CUDA, in essence, is like the magic wand that connects software to NVIDIA GPUs. It’s the handshake that enables your AI algorithms to work with the computing power of these graphical beasts. But to NVIDIA’s advantage, CUDA isn’t just any ordinary enchantment, but a closed-source, low-level API that wraps the software around NVIDIA’s GPUs, creating an ecosystem for parallel computing. It’s so potent that even the most formidable competitors such as AMD and Intel struggle to match its finesse.
While other contenders such as Intel and AMD attempt to juggle one or the other, NVIDIA has mastered the art of both. Their GPUs are sleek, powerful, and coveted – and it’s no coincidence that they’ve also laid down the foundations of software that make the most of these machines.
Software companies can’t just waltz in and claim the crown to replace NVIDIA, they lack the hardware prowess. On the flip side, hardware manufacturers can’t wade into the software territory without struggling. This has made CUDA the winning ingredient for NVIDIA in AI.
Undisputed but vulnerable
NVIDIA built CUDA in 2006 with parallel computing for processing on multiple GPUs simultaneously. Earlier, developers were using models like Microsoft’s Direct3D or Linux’s OpenGL for computational purposes on GPUs, but lacked parallel computing capabilities. After the launch of CUDA, businesses began tailoring their strategies to adopt the software. OpenCL by Khronos Group was the only potential competitor released in 2009. But by then all companies had already started leveraging CUDA, leaving no room or need for it.
NVIDIA’s current strategy sounds all great, but there are some major drawbacks in it as well. Though CUDA is a moat for NVIDIA, the company’s pursuit of an upmarket strategy, focusing on high-priced data centre offerings, might let other companies be able to catch up with their software.
Moreover, the market is rife with a GPU shortage that feels almost mythical, but a few are willing to forsake NVIDIA’s wares for alternatives like AMD or Intel. It’s almost as if tech aficionados would rather gnaw on cardboard than consider a GPU from another company.
NVIDIA’s maintenance of its current dominance is rooted in removing the RAM constraints within its consumer grade GPUs. This situation is likely to change as necessity drives the development of software that efficiently exploits consumer-grade GPUs, potentially aided by open-source solutions or offerings from competitors like AMD and Intel.
Both Intel and AMD stand a chance at challenging NVIDIA’s supremacy, provided they shift away from mimicking NVIDIA’s high-end approach and instead focus on delivering potent, yet cost-effective GPUs, and build open source solutions. Crucially, they should differentiate themselves by avoiding artificial constraints that limit GPU capabilities, which NVIDIA employs to steer users towards their pricier data centre GPUs.
Even after these existing constraints, a lot of developers choose NVIDIA’s consumer grade GPUs over Intel or AMD for ML development. A lot of recent development in these smaller GPUs has led to people shifting to them for deploying models.
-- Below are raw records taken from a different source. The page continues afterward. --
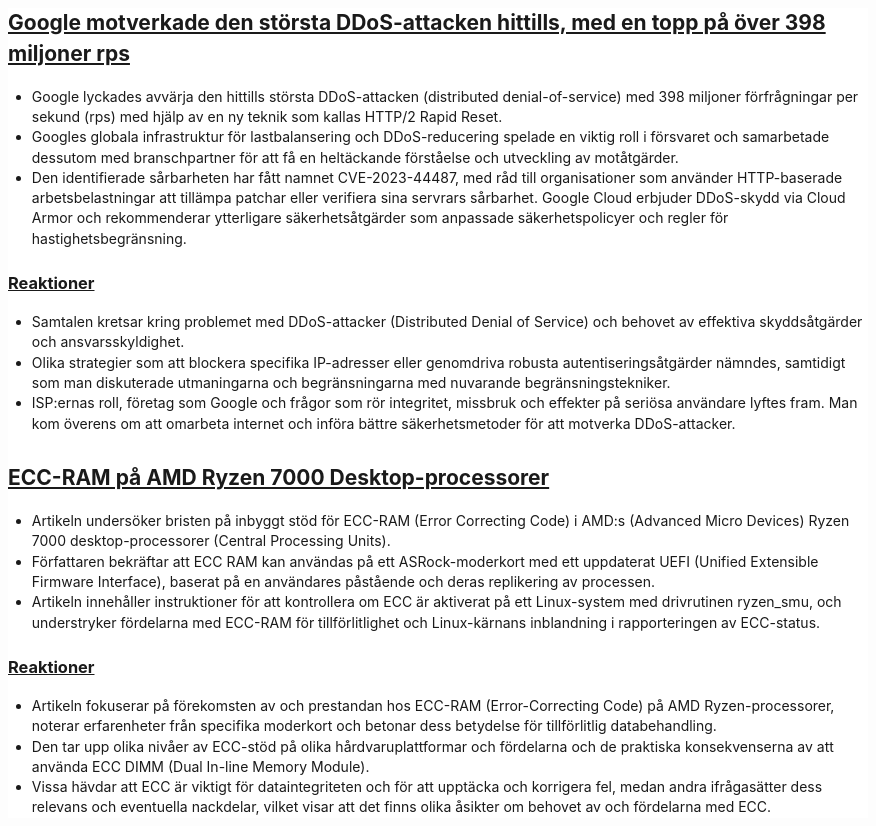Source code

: ## [Google motverkade den största DDoS-attacken hittills, med en topp på över 398 miljoner rps](https://cloud.google.com/blog/products/identity-security/google-cloud-mitigated-largest-ddos-attack-peaking-above-398-million-rps/)

- Google lyckades avvärja den hittills största DDoS-attacken (distributed denial-of-service) med 398 miljoner förfrågningar per sekund (rps) med hjälp av en ny teknik som kallas HTTP/2 Rapid Reset.
- Googles globala infrastruktur för lastbalansering och DDoS-reducering spelade en viktig roll i försvaret och samarbetade dessutom med branschpartner för att få en heltäckande förståelse och utveckling av motåtgärder.
- Den identifierade sårbarheten har fått namnet CVE-2023-44487, med råd till organisationer som använder HTTP-baserade arbetsbelastningar att tillämpa patchar eller verifiera sina servrars sårbarhet. Google Cloud erbjuder DDoS-skydd via Cloud Armor och rekommenderar ytterligare säkerhetsåtgärder som anpassade säkerhetspolicyer och regler för hastighetsbegränsning.

### [Reaktioner](https://news.ycombinator.com/item?id=37831062)

- Samtalen kretsar kring problemet med DDoS-attacker (Distributed Denial of Service) och behovet av effektiva skyddsåtgärder och ansvarsskyldighet.
- Olika strategier som att blockera specifika IP-adresser eller genomdriva robusta autentiseringsåtgärder nämndes, samtidigt som man diskuterade utmaningarna och begränsningarna med nuvarande begränsningstekniker.
- ISP:ernas roll, företag som Google och frågor som rör integritet, missbruk och effekter på seriösa användare lyftes fram. Man kom överens om att omarbeta internet och införa bättre säkerhetsmetoder för att motverka DDoS-attacker.

## [ECC-RAM på AMD Ryzen 7000 Desktop-processorer](https://sunshowers.io/posts/am5-ryzen-7000-ecc-ram/)

- Artikeln undersöker bristen på inbyggt stöd för ECC-RAM (Error Correcting Code) i AMD:s (Advanced Micro Devices) Ryzen 7000 desktop-processorer (Central Processing Units).
- Författaren bekräftar att ECC RAM kan användas på ett ASRock-moderkort med ett uppdaterat UEFI (Unified Extensible Firmware Interface), baserat på en användares påstående och deras replikering av processen.
- Artikeln innehåller instruktioner för att kontrollera om ECC är aktiverat på ett Linux-system med drivrutinen ryzen_smu, och understryker fördelarna med ECC-RAM för tillförlitlighet och Linux-kärnans inblandning i rapporteringen av ECC-status.

### [Reaktioner](https://news.ycombinator.com/item?id=37826842)

- Artikeln fokuserar på förekomsten av och prestandan hos ECC-RAM (Error-Correcting Code) på AMD Ryzen-processorer, noterar erfarenheter från specifika moderkort och betonar dess betydelse för tillförlitlig databehandling.
- Den tar upp olika nivåer av ECC-stöd på olika hårdvaruplattformar och fördelarna och de praktiska konsekvenserna av att använda ECC DIMM (Dual In-line Memory Module).
- Vissa hävdar att ECC är viktigt för dataintegriteten och för att upptäcka och korrigera fel, medan andra ifrågasätter dess relevans och eventuella nackdelar, vilket visar att det finns olika åsikter om behovet av och fördelarna med ECC.
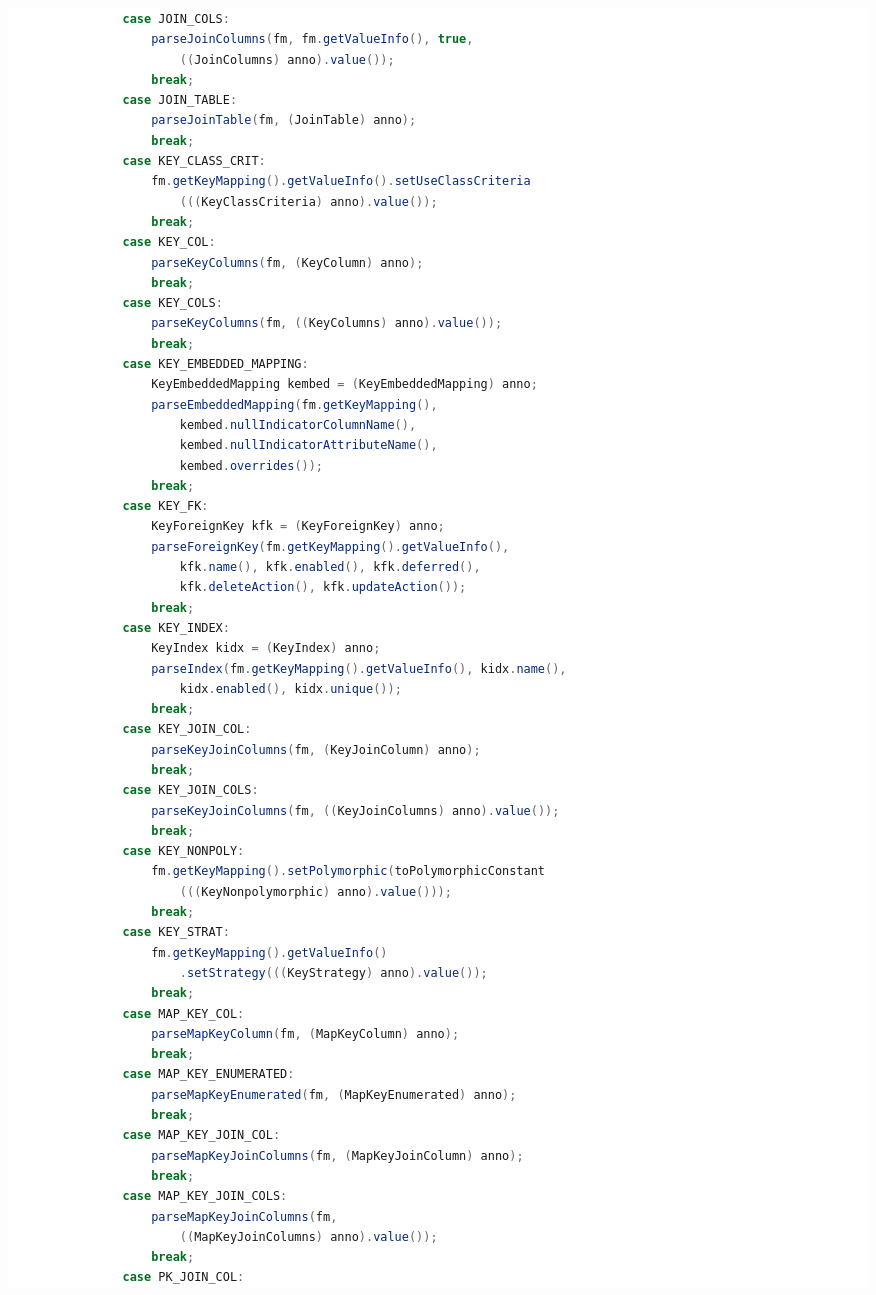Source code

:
 ```java
                case JOIN_COLS:
                    parseJoinColumns(fm, fm.getValueInfo(), true,
                        ((JoinColumns) anno).value());
                    break;
                case JOIN_TABLE:
                    parseJoinTable(fm, (JoinTable) anno);
                    break;
                case KEY_CLASS_CRIT:
                    fm.getKeyMapping().getValueInfo().setUseClassCriteria
                        (((KeyClassCriteria) anno).value());
                    break;
                case KEY_COL:
                    parseKeyColumns(fm, (KeyColumn) anno);
                    break;
                case KEY_COLS:
                    parseKeyColumns(fm, ((KeyColumns) anno).value());
                    break;
                case KEY_EMBEDDED_MAPPING:
                    KeyEmbeddedMapping kembed = (KeyEmbeddedMapping) anno;
                    parseEmbeddedMapping(fm.getKeyMapping(),
                        kembed.nullIndicatorColumnName(),
                        kembed.nullIndicatorAttributeName(),
                        kembed.overrides());
                    break;
                case KEY_FK:
                    KeyForeignKey kfk = (KeyForeignKey) anno;
                    parseForeignKey(fm.getKeyMapping().getValueInfo(),
                        kfk.name(), kfk.enabled(), kfk.deferred(),
                        kfk.deleteAction(), kfk.updateAction());
                    break;
                case KEY_INDEX:
                    KeyIndex kidx = (KeyIndex) anno;
                    parseIndex(fm.getKeyMapping().getValueInfo(), kidx.name(),
                        kidx.enabled(), kidx.unique());
                    break;
                case KEY_JOIN_COL:
                    parseKeyJoinColumns(fm, (KeyJoinColumn) anno);
                    break;
                case KEY_JOIN_COLS:
                    parseKeyJoinColumns(fm, ((KeyJoinColumns) anno).value());
                    break;
                case KEY_NONPOLY:
                    fm.getKeyMapping().setPolymorphic(toPolymorphicConstant
                        (((KeyNonpolymorphic) anno).value()));
                    break;
                case KEY_STRAT:
                    fm.getKeyMapping().getValueInfo()
                        .setStrategy(((KeyStrategy) anno).value());
                    break;
                case MAP_KEY_COL:
                    parseMapKeyColumn(fm, (MapKeyColumn) anno);
                    break;
                case MAP_KEY_ENUMERATED:
                    parseMapKeyEnumerated(fm, (MapKeyEnumerated) anno);
                    break;
                case MAP_KEY_JOIN_COL:
                    parseMapKeyJoinColumns(fm, (MapKeyJoinColumn) anno);
                    break;
                case MAP_KEY_JOIN_COLS:
                    parseMapKeyJoinColumns(fm,
                        ((MapKeyJoinColumns) anno).value());
                    break;
                case PK_JOIN_COL:
```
There is another competitor coming up
Interestingly, OpenAI’s Triton emerges as a disruptive force against NVIDIA’s closed-source stronghold with CUDA. Triton, taking Meta’s PyTorch 2.0 input via PyTorch Inductor, carves a path by sidestepping NVIDIA’s CUDA libraries and favouring open-source alternatives like CUTLASS.
While CUDA is an accelerated computing mainstay, Triton broadens the horizon. It bridges languages, enabling high-level ones to match the performance of lower-level counterparts. Triton’s legible kernels empower ML researchers, automating memory management and scheduling while proving invaluable for complex operations like Flash Attention.
Triton is currently only being powered on NVIDIA GPUs, the open-source reach might soon extend beyond, marking the advent of a shift. Numerous hardware vendors are set to join the Triton ecosystem, reducing the effort needed to compile for new hardware.
NVIDIA, with all its might, overlooked a critical aspect – usability. This oversight allowed OpenAI and Meta to craft a portable software stack for various hardware, questioning why NVIDIA didn’t simplify CUDA for ML researchers. The absence of their hand in initiatives like Flash Attention raises eyebrows.
NVIDIA has indeed had the upper hand when it comes to product supremacy. But let’s not underestimate the giants of tech. Cloud providers have rolled up their sleeves, designing their own chips that could give NVIDIA’s GPUs a run for their transistors.
Still, all of this is just wishful thinking as of now.